◆ EXTRACTED INFORMATION ◆
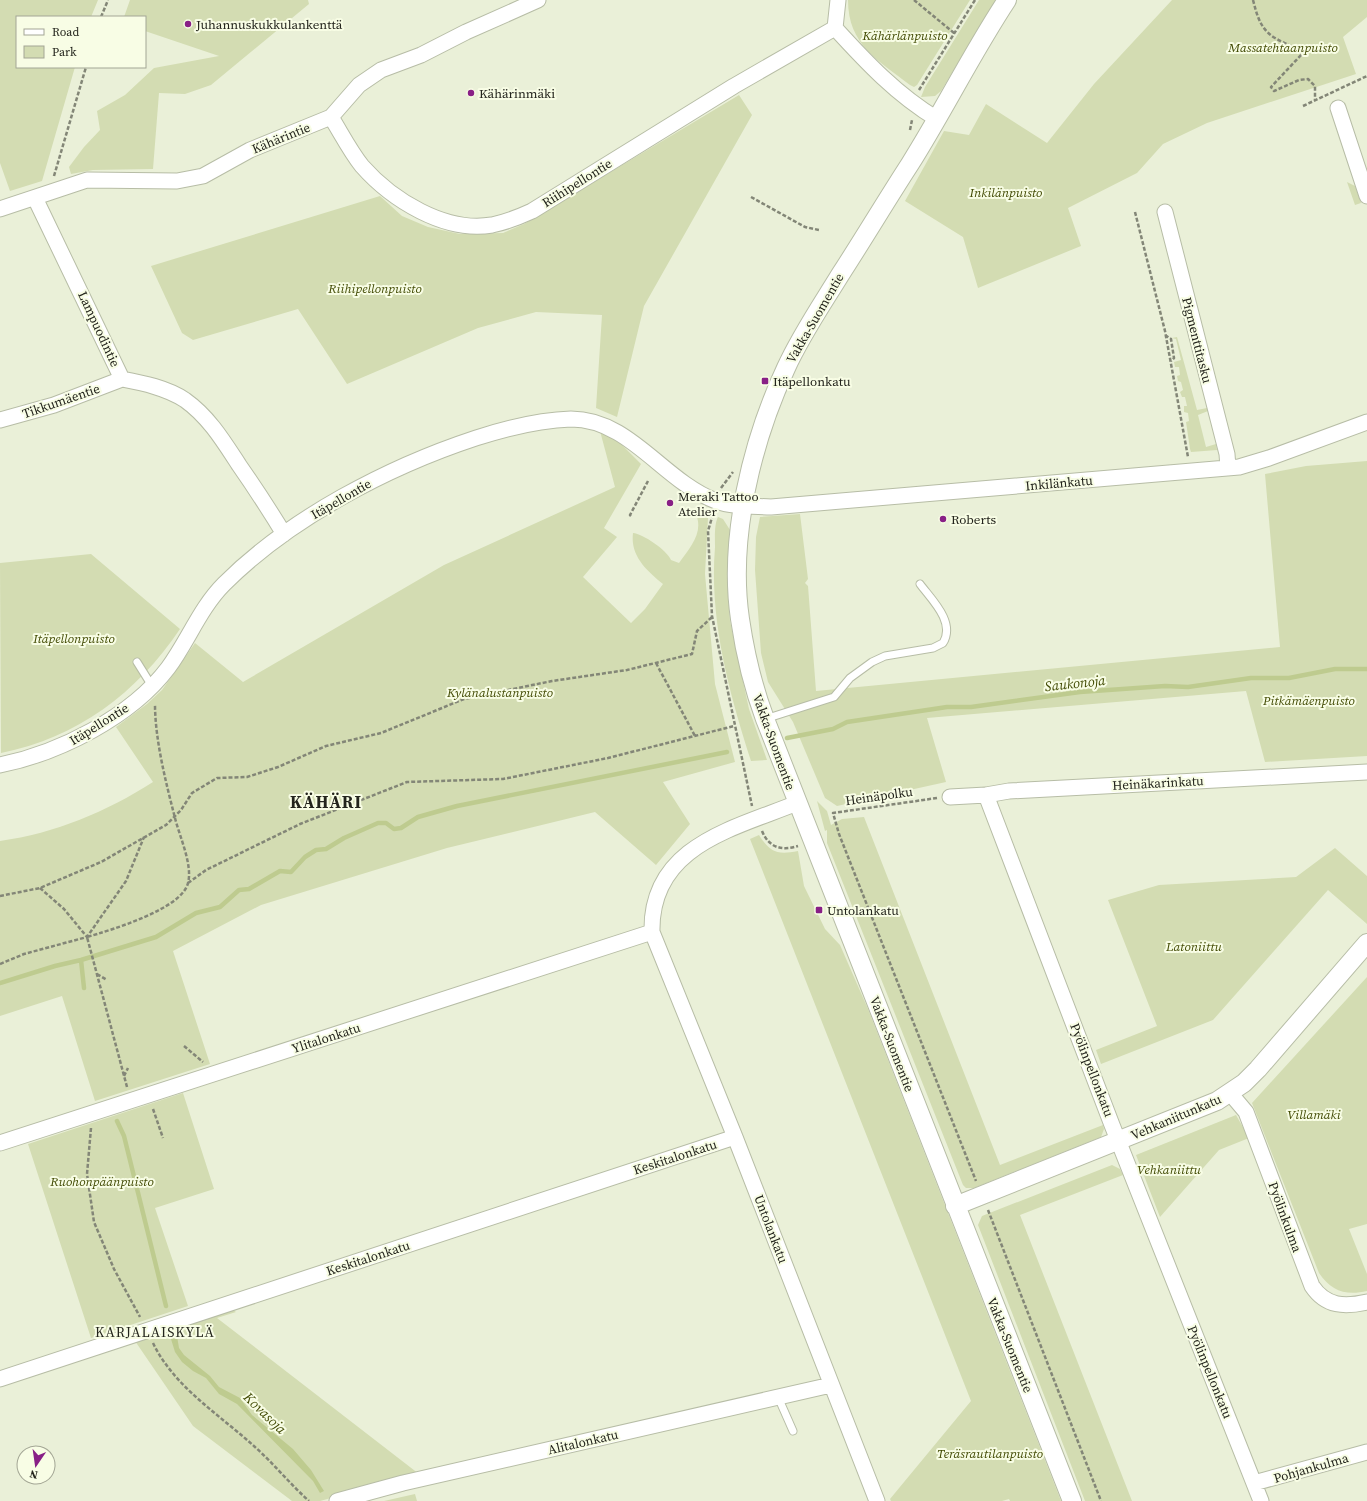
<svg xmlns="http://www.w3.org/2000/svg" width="1367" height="1501" font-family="'Source Serif 4',serif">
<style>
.green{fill:#d3dcb2}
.water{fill:#becb8f}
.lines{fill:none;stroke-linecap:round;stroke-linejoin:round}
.stream{stroke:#becb8f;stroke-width:4.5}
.service-casing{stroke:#b7bda6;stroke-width:9}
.minor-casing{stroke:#b7bda6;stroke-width:17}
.tertiary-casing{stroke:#b7bda6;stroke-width:20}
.path{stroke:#838677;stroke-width:2.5;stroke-dasharray:4 2;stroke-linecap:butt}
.service{stroke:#fff;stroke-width:7}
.minor{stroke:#fff;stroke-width:15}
.tertiary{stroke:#fff;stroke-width:18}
.poi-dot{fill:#881f86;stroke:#f8fde5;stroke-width:1.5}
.labels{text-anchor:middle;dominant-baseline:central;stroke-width:4;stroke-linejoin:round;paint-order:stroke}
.poi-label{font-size:13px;fill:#23241c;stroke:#f8fde5;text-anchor:start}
.park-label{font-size:13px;font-style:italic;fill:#424b04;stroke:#f8fde5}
.street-label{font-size:13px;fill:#23241c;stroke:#f8fde5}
.water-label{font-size:14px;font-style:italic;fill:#3f4800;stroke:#f8fde5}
.neighbourhood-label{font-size:14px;letter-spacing:1px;fill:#23241c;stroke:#f8fde5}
.district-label{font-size:17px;font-weight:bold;letter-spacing:1px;fill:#23241c;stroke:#f8fde5}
</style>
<rect width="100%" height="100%" fill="#eaf0d8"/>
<!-- green -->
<path class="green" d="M0,0H98L91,17H17V67H75L42,181L10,191L0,163Z
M130,0H308L309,4L211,85L185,94L159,93L153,169L93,170L71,174L69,167L84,147L100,130L97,111L125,95L154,68L219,56L145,31V17H124Z
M848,0H970L917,85L914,87L910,85C878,60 848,45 848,0Z
M979,0H996L941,91L935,96L921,97L925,87Z
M1172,0H1367V17L1343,37L1356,74L1207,123L1163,144L1137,173L1068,208L1081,246L978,288L963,237L905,201L944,131L969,135L986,104L1047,143L1094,84Z
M739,95L752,115L644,306L617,417L596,408L602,315L536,312L478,328L347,384L298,309L193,340L182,333L151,266L380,196L402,216L428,227L460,234L503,233L524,224Z
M1347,182L1355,186L1361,203L1355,205Z
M1177,337L1197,410L1207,408L1208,411L1198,415L1206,447L1216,444L1217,450L1191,452L1190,449L1186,422L1189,421L1188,413L1184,412V406H1187L1185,397H1182L1180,392L1183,390L1181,382L1178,381L1177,376L1180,375L1179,367H1175L1174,362L1181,360L1176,339L1172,338Z
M600,431L619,442L641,464L604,528L617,537L583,577L631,623L645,609L663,584C647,571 630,556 633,533C643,534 667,550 671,560L679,563C690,547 705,532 695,512L708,518L705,574L715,684L735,762L663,782L690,824L656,865L595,812L447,848L261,905L173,951L210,1064L95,1101L62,996L0,1016V841C56,833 106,812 153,782L116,727L147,704L162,690L195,643L243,682L444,565L615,487Z
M1367,461V756L1265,762L1246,691L927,718L946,782L837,806L825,798L793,722L768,682L761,653L755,570L756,537L760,517L800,514L808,579L805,583L808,586L816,691L1280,647L1265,474L1306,466Z
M718,517L723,519L730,530L728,593L730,621L749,709L767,760L751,761C729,692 709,620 715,547C715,538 714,525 718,517Z
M91,554L180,629C137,693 77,738 1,753L0,563Z
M817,801L827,811L831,825L842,819L864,817L1000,1165L1103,1125L1104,1129L1101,1137L974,1188H966L963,1185L827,843V830L825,831Z
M759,835C770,853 778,855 798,851L804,886L825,929L840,945L868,1009L1061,1501H1010L1009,1499L1002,1501H891L890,1499L971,1401L750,839Z
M1335,848L1367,876V924L1328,890L1213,1020L1101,1064L1096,1050L1157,1026L1108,900L1159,885L1296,877Z
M1367,977V1224L1349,1229L1367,1274V1291C1346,1296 1331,1291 1319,1273L1252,1103Z
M183,1093L214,1189L155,1208L188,1306L91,1338L28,1144Z
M1236,1115L1249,1138L1219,1150L1160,1217L1136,1155Z
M1112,1165L1120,1169L1123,1175L1020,1215L1132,1501H1085L978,1225L982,1216L987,1214Z
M233,1310L236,1312L217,1318L419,1474L320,1501H292L193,1426L135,1341L147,1337L149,1340L155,1338L154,1335Z
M415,1494L417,1501H384Z"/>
<!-- water -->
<path class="water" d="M177,1336L179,1348L184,1355L210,1376L219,1387L240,1398L252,1415L293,1449L311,1470L324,1491L320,1493L313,1481L237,1404L219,1394L206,1378L193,1371L182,1362L175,1352L171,1339Z"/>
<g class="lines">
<!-- stream -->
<path class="stream" d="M787,738L833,729L847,722L947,707H971L1080,692L1165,686L1188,687L1251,678H1289L1335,669H1367
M81,960L84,988
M0,983L55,966L81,960L156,937L196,913L220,907L239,890L249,889L280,871L291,872L305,857L316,850L326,849L344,838L378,823H386L394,829L401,828L418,817L457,806L727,752
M117,1121L124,1136L166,1306"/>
<!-- service casing -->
<g class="service-casing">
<path id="service" d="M137,662L152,686
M765,719L834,697L850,678L872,662L885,656L933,648L943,643C956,622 931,599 920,584
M778,1397L793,1431"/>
</g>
<!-- minor casing -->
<g class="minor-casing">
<path id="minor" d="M838,0L835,28C866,62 897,95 937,119
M1338,108L1367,196
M331,117C341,133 350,151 362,166C392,200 445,233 492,225C506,222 519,217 532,211L734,86L835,28
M35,198L122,379
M0,209L87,180L177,181L203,176L250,150L331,117L359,85L381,70L421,55L466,32L538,0
M1165,212L1227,454L1228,468
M122,379C143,383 167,388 185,400C209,417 224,442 239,465C255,488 270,511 284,534
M0,420L54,405L122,379
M0,765C59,753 131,717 168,668C188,641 200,608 224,584C290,518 388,467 476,438C507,428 539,420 571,419C630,419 663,481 716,501C732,507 754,506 771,507L1239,467L1269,458L1367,422
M986,795L1112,1125L1261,1501
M950,797L986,795L1009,791L1367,772
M797,803C733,829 650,846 652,932L735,1137L877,1501
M1230,1093L1246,1112L1312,1286C1326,1307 1345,1307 1367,1302
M0,1143L652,932
M0,1379L735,1137
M1254,1483L1367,1452
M337,1501L403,1483L831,1385"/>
</g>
<!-- tertiary casing -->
<g class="tertiary-casing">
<path id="tertiary" d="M1007,0C972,53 944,110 910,164C886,201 864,238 840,275C821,306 801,335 786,368C752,441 728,538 740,619C745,653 753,687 765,719L1072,1501
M955,1206L1217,1101L1244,1083L1258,1069L1367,943"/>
</g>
<!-- path -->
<path class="path" d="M914,0L954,33
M1253,0C1257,15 1260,29 1275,38C1285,44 1294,46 1302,54L1271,87L1274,91L1299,80L1308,79L1315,86V100
M101,17L108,0
M919,90L975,0
M1303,106L1367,76
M910,130L912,120
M54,176L86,67
M751,197L805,227L819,230
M1135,212L1165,331L1188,457
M1165,335L1171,339L1174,358L1171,361
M721,488L733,472
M713,514L708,531L712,616L752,806
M631,516L630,515L648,481
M656,663L695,736
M937,798L833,813L839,834L976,1181
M762,831C769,848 782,851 798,846
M188,883L206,870L300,824L407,782L503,779L608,758L734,726
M40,888L64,909L87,937
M0,896L40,888L101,862L166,825L181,810L192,793L217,778L247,777L278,767L326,746L381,733L464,699L552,681L627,670L692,654L697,631L712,617
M0,964L24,954L87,937L126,881L144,837
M97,974L107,980
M184,1046L203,1062
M124,1076L128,1068
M127,1087L87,937C111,930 182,909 188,883C193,865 179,835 175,818C166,783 155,740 155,704
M153,1109L163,1138
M91,1128L87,1174L94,1222L114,1269L140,1317
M988,1210L1101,1501
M153,1343C174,1387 220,1415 255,1447C274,1464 290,1484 309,1501"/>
<!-- service -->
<use href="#service" class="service"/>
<!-- minor -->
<use href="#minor" class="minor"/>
<!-- tertiary -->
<use href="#tertiary" class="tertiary"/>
</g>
<!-- markers -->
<g class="poi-dot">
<circle cx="188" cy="24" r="4"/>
<circle cx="471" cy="93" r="4"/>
<rect x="761" y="377" width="8" height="8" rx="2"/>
<circle cx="670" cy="503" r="4"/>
<circle cx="943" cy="519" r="4"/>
<rect x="815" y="906" width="8" height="8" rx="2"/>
</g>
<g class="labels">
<!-- poi labels -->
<g class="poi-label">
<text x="196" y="24">Juhannuskukkulankenttä</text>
<text x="479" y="93">Kähärinmäki</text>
<text x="773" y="381">Itäpellonkatu</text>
<text x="678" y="496">Meraki Tattoo<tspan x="678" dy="15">Atelier</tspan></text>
<text x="951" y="519">Roberts</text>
<text x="827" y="910">Untolankatu</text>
</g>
<!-- park labels -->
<g class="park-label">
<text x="905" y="35">Kähärlänpuisto</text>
<text x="1283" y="47">Massatehtaanpuisto</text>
<text x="1006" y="192">Inkilänpuisto</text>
<text x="375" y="288">Riihipellonpuisto</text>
<text x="74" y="638">Itäpellonpuisto</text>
<text x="500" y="692">Kylänalustanpuisto</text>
<text x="1309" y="700">Pitkämäenpuisto</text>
<text x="1194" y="946">Latoniittu</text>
<text x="1314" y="1114">Villamäki</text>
<text x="1169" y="1169">Vehkaniittu</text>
<text x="102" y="1181">Ruohonpäänpuisto</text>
<text x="990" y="1453">Teräsrautilanpuisto</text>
</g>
<!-- street labels -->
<g class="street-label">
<text transform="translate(281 138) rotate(-22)">Kähärintie</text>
<text transform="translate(577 183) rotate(-32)">Riihipellontie</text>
<text transform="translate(815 318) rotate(-60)">Vakka-Suomentie</text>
<text transform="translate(99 329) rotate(65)">Lampuodintie</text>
<text transform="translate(1197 340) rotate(76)">Pigmenttitasku</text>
<text transform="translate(61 401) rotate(-19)">Tikkumäentie</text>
<text transform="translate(1059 483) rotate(-5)">Inkilänkatu</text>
<text transform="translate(341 499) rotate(-30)">Itäpellontie</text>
<text transform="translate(99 724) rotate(-32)">Itäpellontie</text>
<text transform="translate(774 742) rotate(70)">Vakka-Suomentie</text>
<text transform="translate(1158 783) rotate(-3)">Heinäkarinkatu</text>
<text transform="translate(879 796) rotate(-8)">Heinäpolku</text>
<text transform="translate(326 1038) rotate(-18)">Ylitalonkatu</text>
<text transform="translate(892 1044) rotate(69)">Vakka-Suomentie</text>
<text transform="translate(1092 1070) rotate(69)">Pyölinpellonkatu</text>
<text transform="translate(1176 1117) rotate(-23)">Vehkaniitunkatu</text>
<text transform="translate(675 1157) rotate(-18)">Keskitalonkatu</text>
<text transform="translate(1285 1217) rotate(70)">Pyölinkulma</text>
<text transform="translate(771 1229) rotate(69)">Untolankatu</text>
<text transform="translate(368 1258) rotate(-18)">Keskitalonkatu</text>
<text transform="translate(1010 1345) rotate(68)">Vakka-Suomentie</text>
<text transform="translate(1210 1372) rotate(68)">Pyölinpellonkatu</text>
<text transform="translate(583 1442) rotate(-13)">Alitalonkatu</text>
<text transform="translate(1311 1468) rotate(-16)">Pohjankulma</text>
</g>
<!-- water labels -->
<g class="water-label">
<text transform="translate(1075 683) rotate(-6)">Saukonoja</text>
<text transform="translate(265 1413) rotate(44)">Kovasoja</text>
</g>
<!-- neighbourhood labels -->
<g class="neighbourhood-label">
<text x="155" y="1332">KARJALAISKYLÄ</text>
</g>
<!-- district labels -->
<g class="district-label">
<text x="326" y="802">KÄHÄRI</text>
</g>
</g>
<!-- legend -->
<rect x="16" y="16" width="130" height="52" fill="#f8fde5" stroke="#a3a695"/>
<rect x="24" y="29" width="20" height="6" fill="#ffffff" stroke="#a3a695"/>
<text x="52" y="36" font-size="12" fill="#23241c">Road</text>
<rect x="24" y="46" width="20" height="12" fill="#d3dcb2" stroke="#a3a695"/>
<text x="52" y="56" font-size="12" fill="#23241c">Park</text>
<!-- north arrow -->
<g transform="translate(36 1465) rotate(193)"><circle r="19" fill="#f8fde5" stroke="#a3a695"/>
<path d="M0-3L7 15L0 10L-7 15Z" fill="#881f86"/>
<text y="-6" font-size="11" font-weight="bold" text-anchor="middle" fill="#23241c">N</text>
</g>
</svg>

◆ REQUIRED WORK ◆
If a line of the entries holds the word "linejoin", copy it out.

◆ THE ANSWER ◆
.lines{fill:none;stroke-linecap:round;stroke-linejoin:round}
.labels{text-anchor:middle;dominant-baseline:central;stroke-width:4;stroke-linejoin:round;paint-order:stroke}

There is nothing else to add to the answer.